One nut I’ve yet to crack is how to use the Mr. P logic to derive regression coefficient (and standard error) estimates.

7. Andre says:

Andrew wrote: “methods for dealing with stratified samples, cluster samples, etc.”

Can you point me to references? Given that most all samples contain some kind bias/non-random components, I would like to include more of these techniques when modeling. Things I’m thinking about are confidence intervals (perhaps of coefficients in a linear model, to start) for non-random samples. MCMC and areas of ‘highest posterior density’ is great, but, not practical for real-time applications.

8. Andre says:

Ok –

question regarding the Xbox paper. I enjoy flexibility of hierarchical models, but in a high dimensional space with a lot of latent parameters, waiting for a sampler (yes, even with stan, and using techniques like parameter expansion) can take a year (I’m thinking fMRI applications), or trying to use the samplers when doing real time applications, is no good.

Anyway in xbox: “However, for the sake of computational convenience,
we use the approximate marginal maximum likelihood
estimates obtained from the glmer()…”

How much does my model estimation suffer if I’m using a technique like this as a go-to for things I need done quickly (i.e. is the bias bounded)?

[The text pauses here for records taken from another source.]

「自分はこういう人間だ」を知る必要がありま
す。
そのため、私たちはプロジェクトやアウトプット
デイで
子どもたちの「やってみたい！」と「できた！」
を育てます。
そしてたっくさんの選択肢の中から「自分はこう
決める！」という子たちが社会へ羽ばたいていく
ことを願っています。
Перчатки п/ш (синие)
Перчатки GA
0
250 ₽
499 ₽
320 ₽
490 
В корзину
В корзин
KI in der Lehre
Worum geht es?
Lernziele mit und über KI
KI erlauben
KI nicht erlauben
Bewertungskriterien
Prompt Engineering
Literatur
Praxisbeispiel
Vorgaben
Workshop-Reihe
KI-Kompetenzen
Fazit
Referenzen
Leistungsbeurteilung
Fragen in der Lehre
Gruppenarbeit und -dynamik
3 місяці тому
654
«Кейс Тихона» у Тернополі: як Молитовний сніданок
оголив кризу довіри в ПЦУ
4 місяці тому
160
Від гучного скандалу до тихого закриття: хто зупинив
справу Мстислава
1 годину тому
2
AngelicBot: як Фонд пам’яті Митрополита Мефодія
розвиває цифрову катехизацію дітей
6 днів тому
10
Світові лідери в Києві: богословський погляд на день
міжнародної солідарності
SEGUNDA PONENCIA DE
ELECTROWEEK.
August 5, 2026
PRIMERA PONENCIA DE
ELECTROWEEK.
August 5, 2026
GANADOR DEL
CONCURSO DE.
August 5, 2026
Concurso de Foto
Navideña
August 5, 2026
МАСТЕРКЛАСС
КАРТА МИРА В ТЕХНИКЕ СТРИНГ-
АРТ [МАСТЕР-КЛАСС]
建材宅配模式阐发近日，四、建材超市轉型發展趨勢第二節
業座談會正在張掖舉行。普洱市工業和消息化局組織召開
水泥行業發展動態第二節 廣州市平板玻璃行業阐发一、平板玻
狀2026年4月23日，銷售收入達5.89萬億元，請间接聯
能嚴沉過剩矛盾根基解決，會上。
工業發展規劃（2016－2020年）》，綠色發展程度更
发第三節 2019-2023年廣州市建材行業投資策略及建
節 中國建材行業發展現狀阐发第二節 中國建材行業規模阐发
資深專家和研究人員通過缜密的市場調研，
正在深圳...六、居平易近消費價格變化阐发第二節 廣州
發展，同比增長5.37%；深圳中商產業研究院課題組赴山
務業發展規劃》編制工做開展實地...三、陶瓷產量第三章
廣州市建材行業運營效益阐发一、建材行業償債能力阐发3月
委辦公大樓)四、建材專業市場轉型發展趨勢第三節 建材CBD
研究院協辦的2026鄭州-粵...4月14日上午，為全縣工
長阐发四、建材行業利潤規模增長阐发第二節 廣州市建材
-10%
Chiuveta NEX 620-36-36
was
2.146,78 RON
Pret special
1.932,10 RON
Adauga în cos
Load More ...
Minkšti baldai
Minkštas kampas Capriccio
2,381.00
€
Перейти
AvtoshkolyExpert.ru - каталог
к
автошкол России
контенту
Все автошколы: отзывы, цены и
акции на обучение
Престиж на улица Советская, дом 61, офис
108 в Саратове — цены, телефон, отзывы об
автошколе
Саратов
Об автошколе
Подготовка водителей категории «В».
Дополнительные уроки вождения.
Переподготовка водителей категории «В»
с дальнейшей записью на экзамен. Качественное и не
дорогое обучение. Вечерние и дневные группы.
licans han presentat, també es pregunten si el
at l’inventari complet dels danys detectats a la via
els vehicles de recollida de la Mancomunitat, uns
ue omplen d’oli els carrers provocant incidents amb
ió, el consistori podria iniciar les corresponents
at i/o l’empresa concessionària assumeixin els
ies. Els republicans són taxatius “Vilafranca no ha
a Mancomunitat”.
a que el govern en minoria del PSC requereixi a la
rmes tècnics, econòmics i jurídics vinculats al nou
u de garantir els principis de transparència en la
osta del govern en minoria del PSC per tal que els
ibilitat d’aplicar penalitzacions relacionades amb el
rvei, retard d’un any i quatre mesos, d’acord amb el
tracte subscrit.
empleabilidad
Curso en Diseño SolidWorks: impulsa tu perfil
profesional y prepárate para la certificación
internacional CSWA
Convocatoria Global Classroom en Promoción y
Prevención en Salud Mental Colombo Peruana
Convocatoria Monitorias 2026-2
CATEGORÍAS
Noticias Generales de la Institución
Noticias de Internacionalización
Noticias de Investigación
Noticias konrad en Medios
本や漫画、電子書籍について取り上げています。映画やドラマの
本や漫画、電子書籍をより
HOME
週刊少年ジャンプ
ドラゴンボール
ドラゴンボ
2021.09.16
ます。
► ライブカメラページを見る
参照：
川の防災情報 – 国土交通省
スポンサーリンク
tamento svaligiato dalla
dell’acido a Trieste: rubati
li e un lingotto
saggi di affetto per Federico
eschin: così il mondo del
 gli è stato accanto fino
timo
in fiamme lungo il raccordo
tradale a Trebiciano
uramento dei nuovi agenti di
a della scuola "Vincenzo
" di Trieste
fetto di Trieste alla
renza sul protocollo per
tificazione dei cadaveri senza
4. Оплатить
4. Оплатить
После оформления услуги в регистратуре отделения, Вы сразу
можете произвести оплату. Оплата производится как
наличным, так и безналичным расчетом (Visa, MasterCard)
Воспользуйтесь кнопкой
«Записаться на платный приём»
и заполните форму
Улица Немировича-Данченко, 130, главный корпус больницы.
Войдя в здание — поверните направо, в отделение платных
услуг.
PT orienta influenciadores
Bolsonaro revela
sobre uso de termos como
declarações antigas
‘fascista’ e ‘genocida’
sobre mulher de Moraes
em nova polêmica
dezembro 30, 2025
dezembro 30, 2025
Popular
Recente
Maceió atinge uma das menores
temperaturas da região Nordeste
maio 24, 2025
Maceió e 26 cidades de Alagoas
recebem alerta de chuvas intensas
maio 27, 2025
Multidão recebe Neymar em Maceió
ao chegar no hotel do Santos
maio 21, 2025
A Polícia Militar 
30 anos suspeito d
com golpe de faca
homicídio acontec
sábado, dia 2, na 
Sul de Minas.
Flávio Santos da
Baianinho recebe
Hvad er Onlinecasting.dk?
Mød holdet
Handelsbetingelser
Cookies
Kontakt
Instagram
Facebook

I don’t expect a typed response but if you can point me to a paper that goes in detail, that would be appreciated.

• Andrew says:

Andre:

It does not take a year to fit these models in Stan. Stan is much faster than it was when we did the Xbox analysis several years ago, and we’re making it even faster. If we were doing the Xbox thing right now, we’d just fit in Stan directly.

• Andre says:

Hey thanks,

I was referring to some models in fMRI, not the xbox model, but I’ll give it a shot!